### RECORDS FOR THE EXERCISE
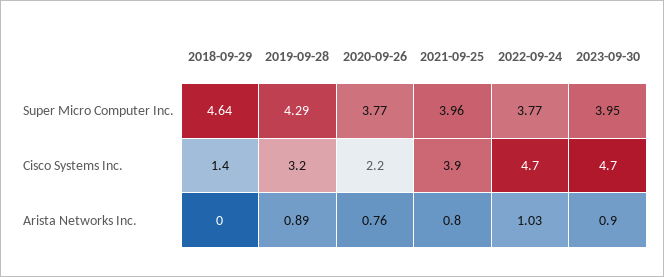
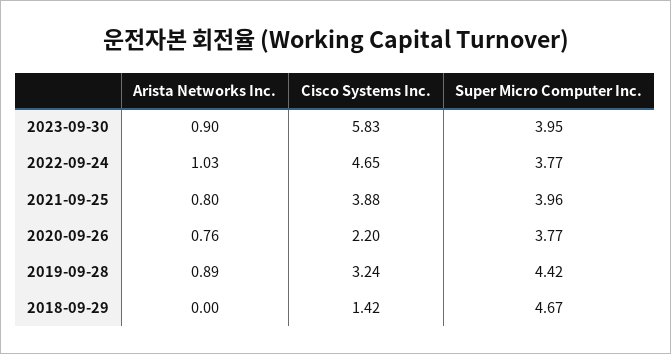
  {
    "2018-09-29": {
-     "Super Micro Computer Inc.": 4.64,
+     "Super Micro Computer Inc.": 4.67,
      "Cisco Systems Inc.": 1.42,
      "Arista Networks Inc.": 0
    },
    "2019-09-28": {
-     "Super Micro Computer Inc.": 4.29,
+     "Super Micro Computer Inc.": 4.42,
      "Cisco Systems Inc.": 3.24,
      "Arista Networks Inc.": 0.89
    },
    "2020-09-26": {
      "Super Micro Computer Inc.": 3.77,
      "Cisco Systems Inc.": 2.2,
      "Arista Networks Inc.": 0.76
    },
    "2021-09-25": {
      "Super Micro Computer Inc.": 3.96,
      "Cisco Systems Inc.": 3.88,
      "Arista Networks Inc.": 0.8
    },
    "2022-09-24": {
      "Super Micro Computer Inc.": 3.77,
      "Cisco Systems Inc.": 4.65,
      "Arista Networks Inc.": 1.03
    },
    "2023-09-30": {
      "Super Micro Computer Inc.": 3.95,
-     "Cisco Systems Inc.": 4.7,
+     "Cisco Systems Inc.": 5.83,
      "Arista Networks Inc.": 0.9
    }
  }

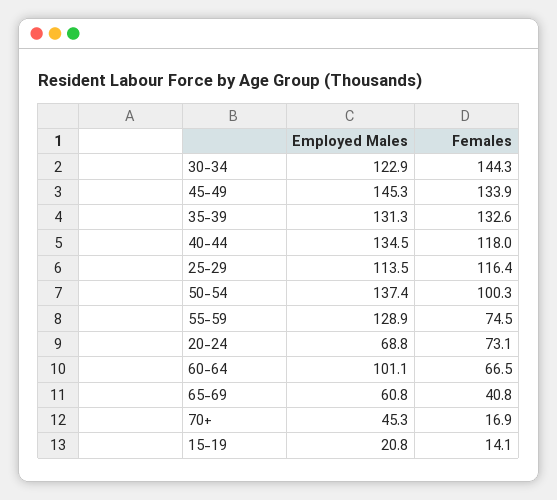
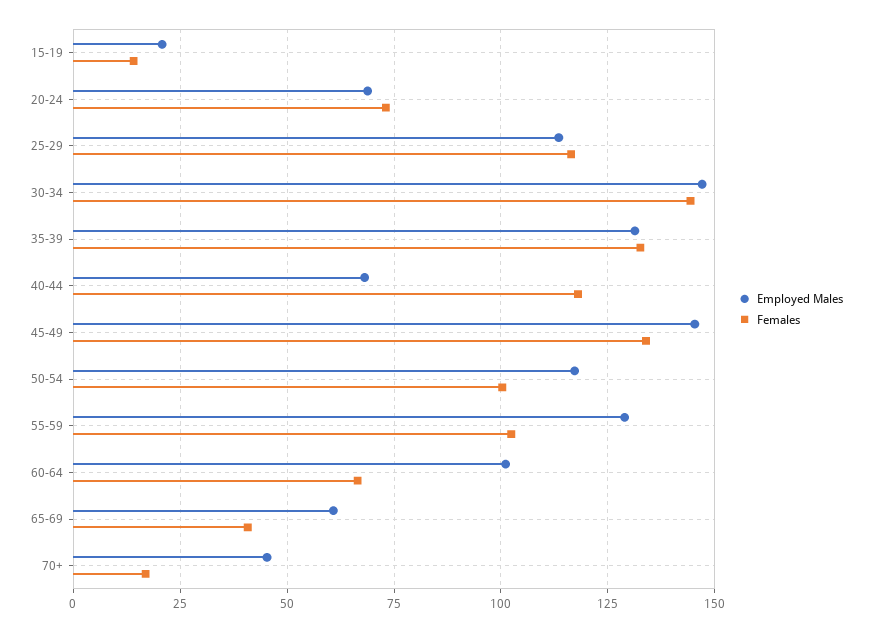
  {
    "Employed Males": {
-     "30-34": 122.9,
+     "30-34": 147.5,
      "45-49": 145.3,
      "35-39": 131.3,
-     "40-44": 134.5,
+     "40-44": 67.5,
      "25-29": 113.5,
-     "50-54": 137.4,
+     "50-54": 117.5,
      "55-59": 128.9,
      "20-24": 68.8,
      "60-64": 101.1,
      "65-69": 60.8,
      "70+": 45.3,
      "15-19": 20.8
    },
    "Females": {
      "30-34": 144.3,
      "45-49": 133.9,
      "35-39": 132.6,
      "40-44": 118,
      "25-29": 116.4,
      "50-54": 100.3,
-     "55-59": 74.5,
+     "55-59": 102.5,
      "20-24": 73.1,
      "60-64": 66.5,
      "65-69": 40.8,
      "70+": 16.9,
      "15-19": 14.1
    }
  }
--
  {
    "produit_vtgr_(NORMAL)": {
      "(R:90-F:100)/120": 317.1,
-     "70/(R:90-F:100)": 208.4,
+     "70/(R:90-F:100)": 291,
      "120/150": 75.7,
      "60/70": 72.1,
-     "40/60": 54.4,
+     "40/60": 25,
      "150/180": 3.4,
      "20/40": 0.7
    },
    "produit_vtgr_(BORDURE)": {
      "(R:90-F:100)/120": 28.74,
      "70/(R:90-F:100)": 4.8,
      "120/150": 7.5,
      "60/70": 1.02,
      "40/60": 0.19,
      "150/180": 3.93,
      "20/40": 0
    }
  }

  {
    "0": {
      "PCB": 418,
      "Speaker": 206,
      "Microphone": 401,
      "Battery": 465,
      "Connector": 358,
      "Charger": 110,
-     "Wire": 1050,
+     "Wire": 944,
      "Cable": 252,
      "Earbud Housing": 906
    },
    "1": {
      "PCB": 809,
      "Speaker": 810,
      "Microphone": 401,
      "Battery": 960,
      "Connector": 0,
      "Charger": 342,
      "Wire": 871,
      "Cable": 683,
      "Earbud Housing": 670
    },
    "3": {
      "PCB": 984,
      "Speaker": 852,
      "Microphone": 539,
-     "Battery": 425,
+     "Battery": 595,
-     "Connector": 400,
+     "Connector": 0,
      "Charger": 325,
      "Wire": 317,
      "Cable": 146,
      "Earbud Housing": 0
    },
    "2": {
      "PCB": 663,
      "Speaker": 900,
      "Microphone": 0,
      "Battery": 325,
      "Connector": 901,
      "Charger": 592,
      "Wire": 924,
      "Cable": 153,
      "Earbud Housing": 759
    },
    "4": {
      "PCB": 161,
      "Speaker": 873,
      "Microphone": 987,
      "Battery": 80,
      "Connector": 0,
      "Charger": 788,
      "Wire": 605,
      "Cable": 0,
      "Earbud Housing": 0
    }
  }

### TASK BRIEF
Where a line of the listing includes the word "Housing", it counts; say how many such lines there are and nothing more.

### SOLUTION
5